### Short task
Print, word for word, the stretch of the personal essay below from "My wife has" through "rhyme or reason.".

### Document segment
┄┄┄┄┄┄┄┄┄┄

By William Weatherstone of The Diesel Gypsy

It has only been a few days since finishing the first page of this project, but they have added experiences that have emerged since then.

I have, in the meantime, settled down somewhat since then. I have learned to control my emotions considerably. I have tried to see some humour in these events. After all, if you give up or lose your sense of humour, you might just as well pack it in now, grab the nearest shovel and dig a grave for yourself.

My wife has these fantasies that she gets out of the blue. She will sneak up on me while I am on the computer and hit me with a question from outer space that has no real rhyme or reason.

I have found that if I stop doing whatever it is at the moment and pay 100 percent attention, I will with a smile answer in a humorous mood. Rather than go away in a pout, she smiles, calls me a silly ass and returns to her bed or TV. Both of us have avoided a possibly stressful confrontation.

Since I have become the official leader of our gang (a gang of two), I took it upon myself to start going through all of our cupboards, dresser drawers, kitchen cabinets and china cabinets. I found a lot of stuff that, in our present-day situation, we will never get another chance to use.

First, there is the china cabinet. We have a very expensive chrystal set that was accumulated piece by piece over the first ten years which, you might say, has collected nothing but dust. It looks great, but for the money it has no function. At least not until now.

┄┄┄┄┄┄┄┄┄┄

### Records supplied
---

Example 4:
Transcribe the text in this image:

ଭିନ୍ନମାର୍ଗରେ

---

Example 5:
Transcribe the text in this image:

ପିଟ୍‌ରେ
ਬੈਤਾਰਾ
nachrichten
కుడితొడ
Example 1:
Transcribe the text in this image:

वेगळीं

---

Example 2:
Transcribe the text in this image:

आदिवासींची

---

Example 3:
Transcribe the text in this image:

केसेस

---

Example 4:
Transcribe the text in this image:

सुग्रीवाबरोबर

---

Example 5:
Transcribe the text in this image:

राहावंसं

┄┄┄┄┄┄┄┄┄┄

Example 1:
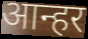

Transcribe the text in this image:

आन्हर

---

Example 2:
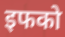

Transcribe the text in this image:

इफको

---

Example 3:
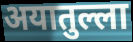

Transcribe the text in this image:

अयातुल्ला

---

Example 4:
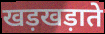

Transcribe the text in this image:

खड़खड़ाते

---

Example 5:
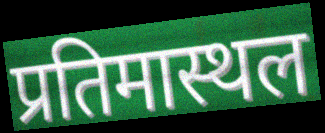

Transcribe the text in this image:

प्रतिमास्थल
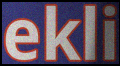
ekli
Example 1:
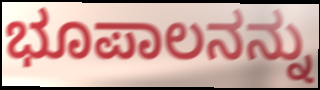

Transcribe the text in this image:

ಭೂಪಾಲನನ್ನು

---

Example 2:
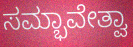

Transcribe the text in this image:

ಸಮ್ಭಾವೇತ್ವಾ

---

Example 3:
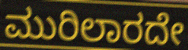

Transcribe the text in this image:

┄┄┄┄┄┄┄┄┄┄

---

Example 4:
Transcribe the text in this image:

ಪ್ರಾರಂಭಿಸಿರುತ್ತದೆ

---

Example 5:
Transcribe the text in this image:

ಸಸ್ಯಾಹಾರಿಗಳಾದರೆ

┄┄┄┄┄┄┄┄┄┄

### Output
My wife has these fantasies that she gets out of the blue. She will sneak up on me while I am on the computer and hit me with a question from outer space that has no real rhyme or reason.